Es haben sich neue Kulturstätten entwickelt: Das Kulturhaus Caserne im Fallenbrunnen wurde zum Kulturzentrum. Der Bahnhof Fischbach wurde gegründet, in dem das Kulturbüro Friedrichshafen viele Veranstaltungen durchgeführt hat. Schließlich wurde der Kiesel am K 42 gebaut. Eine Bühne, auf der Kinder und Jugendliche sich ausprobieren, in dem Theaterclubs auftreten und experimentelles Theater seinen Platz erhalten hat. „Der Raum eignet sich hervorragend dafür. Er hat nur etwa 120 Plätze, aber eine vollwertige Bühne mit Flügel. Das Publikum sitzt quasi auf der Bühne. Durch diese räumliche Nähe entsteht viel Begeisterung für Theater, vor allem bei jungen Leuten“, sagt Neumann. Auch die Earth-Crake Reihe findet hier statt. Sie wurde vor 15 Jahren erfunden, ist bis heute erfolgreich und lädt junge Pianisten bis 30 Jahre ein. Sie spielen als verbindendes Glied erst Beethoven, um dann moderne Komponisten zu präsentieren. Der Name „Earth Crake“ wurde gewählt, weil von Beethoven eine Art Erdbeben ausgegangen sei, welches Komponisten bis heute beeinflusse.

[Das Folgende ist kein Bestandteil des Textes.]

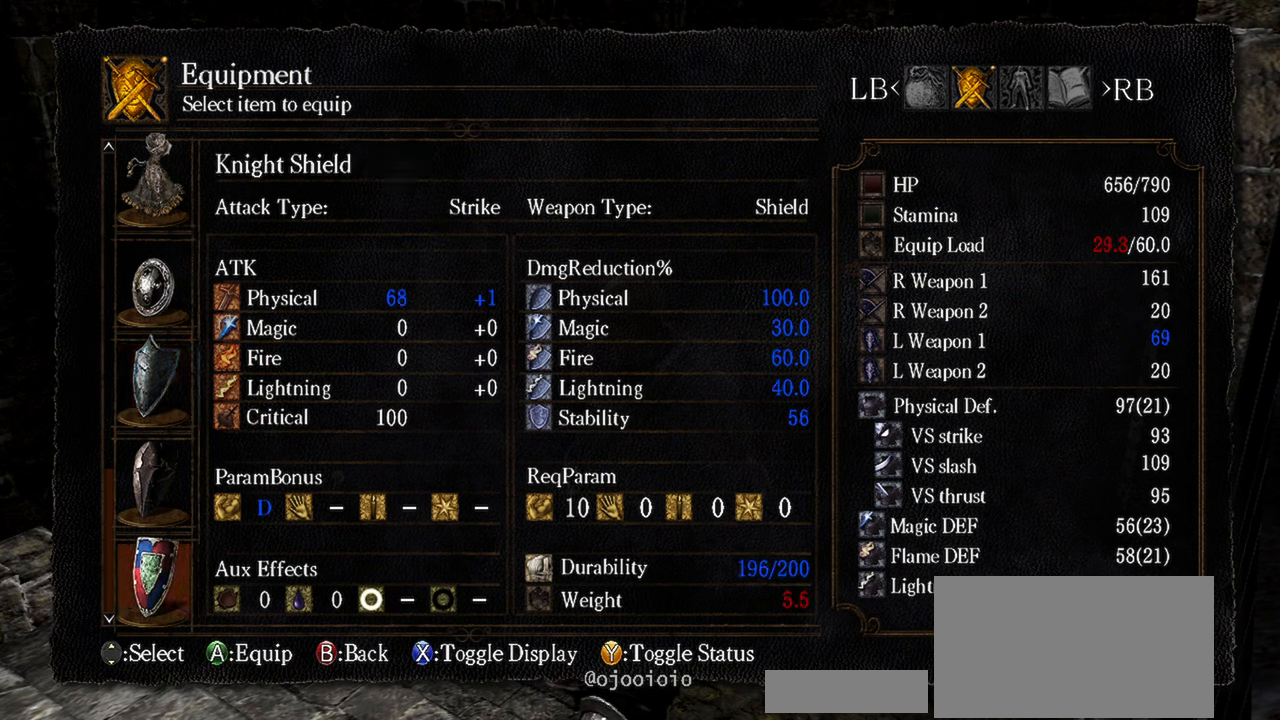
{"buttons": [], "left_stick": "center", "right_stick": "center", "events": [[33, "DPAD_UP", "down"], [150, "DPAD_UP", "up"], [233, "DPAD_UP", "down"], [350, "DPAD_UP", "up"]]}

„Es war uns stets wichtig, auch die Festhallen der Gemeinden zu bespielen und zu fördern. Ich glaube, wir haben einen großen Teil der Bevölkerung in Friedrichshafen und darüber hinaus mit Kultur versorgt und unseren kulturellen Auftrag gut erfüllt. Der Fokus war stets auf Qualität und Abwechslung gerichtet. Die Region muss sich nicht vor großen Städten verstecken. Das akzent Magazin hat vollkommen Recht, wenn es von der Großstadt Bodensee spricht“, resümiert Neumann. Viele Geschichten könnte er erzählen. Aber jetzt hört er auf. Freut sich auf seinen Ruhestand. Vor ein paar Monaten erst ist er Opa geworden. „Ich freue mich auf viele Besuche bei meinem Enkelkind in München. Ich reise gerne und ich werde der Kultur als Gast treu bleiben“, verspricht er.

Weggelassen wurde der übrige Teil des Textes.